GIVEN DATA:
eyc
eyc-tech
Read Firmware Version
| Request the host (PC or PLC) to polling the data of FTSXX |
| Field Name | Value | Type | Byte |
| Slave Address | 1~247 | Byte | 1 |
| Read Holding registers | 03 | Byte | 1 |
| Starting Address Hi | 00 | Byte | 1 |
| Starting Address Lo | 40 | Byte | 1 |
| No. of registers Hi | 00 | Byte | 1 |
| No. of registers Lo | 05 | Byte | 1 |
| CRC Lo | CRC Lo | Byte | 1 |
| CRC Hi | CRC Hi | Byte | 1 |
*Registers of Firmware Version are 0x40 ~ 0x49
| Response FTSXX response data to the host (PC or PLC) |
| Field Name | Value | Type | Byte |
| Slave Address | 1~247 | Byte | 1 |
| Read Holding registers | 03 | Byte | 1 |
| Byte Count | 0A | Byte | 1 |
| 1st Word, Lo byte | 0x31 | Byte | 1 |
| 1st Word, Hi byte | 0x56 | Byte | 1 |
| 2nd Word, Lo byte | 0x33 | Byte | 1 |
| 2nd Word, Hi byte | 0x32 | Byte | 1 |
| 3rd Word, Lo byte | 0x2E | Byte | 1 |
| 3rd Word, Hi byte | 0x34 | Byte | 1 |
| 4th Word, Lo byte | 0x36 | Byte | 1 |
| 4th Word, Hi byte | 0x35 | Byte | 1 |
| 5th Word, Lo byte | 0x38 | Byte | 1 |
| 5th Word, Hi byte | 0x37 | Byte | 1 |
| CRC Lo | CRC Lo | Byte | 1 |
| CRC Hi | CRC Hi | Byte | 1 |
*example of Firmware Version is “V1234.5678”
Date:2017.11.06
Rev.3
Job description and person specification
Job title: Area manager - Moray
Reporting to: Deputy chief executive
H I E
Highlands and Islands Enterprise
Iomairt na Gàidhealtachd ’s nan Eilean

...

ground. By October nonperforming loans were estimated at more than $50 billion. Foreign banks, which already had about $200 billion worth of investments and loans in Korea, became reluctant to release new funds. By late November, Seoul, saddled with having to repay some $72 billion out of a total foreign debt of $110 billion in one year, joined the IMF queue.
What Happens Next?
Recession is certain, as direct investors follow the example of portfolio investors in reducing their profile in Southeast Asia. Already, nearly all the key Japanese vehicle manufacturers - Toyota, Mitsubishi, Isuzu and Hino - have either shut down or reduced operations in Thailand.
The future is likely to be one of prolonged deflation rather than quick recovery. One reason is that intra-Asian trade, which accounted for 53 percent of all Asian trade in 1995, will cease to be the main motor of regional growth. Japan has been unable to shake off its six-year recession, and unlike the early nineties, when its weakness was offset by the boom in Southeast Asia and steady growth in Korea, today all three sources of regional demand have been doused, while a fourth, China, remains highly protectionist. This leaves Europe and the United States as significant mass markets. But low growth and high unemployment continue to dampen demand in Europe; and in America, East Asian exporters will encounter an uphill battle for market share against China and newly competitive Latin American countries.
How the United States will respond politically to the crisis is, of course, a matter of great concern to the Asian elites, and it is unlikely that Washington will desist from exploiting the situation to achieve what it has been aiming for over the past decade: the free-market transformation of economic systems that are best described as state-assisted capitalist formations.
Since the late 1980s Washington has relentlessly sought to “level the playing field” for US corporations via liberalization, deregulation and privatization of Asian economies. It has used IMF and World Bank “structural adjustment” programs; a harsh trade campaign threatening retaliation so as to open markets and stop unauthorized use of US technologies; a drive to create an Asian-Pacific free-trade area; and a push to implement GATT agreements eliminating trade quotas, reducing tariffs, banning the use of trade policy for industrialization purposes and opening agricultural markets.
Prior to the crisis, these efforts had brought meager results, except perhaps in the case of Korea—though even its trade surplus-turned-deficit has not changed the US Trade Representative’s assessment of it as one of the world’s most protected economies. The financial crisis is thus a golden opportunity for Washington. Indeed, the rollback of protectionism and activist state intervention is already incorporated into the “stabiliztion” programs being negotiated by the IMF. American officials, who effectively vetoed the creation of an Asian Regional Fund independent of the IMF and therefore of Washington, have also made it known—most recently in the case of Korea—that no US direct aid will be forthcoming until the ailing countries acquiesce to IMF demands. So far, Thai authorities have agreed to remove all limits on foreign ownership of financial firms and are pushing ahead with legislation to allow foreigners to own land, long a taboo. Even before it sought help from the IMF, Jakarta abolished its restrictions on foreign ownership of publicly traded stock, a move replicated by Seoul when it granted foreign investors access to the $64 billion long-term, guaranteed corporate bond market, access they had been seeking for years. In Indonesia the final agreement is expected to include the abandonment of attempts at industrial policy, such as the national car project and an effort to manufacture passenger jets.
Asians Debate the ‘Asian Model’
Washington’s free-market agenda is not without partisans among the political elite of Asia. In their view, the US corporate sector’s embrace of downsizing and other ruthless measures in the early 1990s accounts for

ACTIVITY: Identify the lines of the entries containing the string "Word". Copy each such line.

SOLUTION BELOW:
| 1st Word, Lo byte | 0x31 | Byte | 1 |
| 1st Word, Hi byte | 0x56 | Byte | 1 |
| 2nd Word, Lo byte | 0x33 | Byte | 1 |
| 2nd Word, Hi byte | 0x32 | Byte | 1 |
| 3rd Word, Lo byte | 0x2E | Byte | 1 |
| 3rd Word, Hi byte | 0x34 | Byte | 1 |
| 4th Word, Lo byte | 0x36 | Byte | 1 |
| 4th Word, Hi byte | 0x35 | Byte | 1 |
| 5th Word, Lo byte | 0x38 | Byte | 1 |
| 5th Word, Hi byte | 0x37 | Byte | 1 |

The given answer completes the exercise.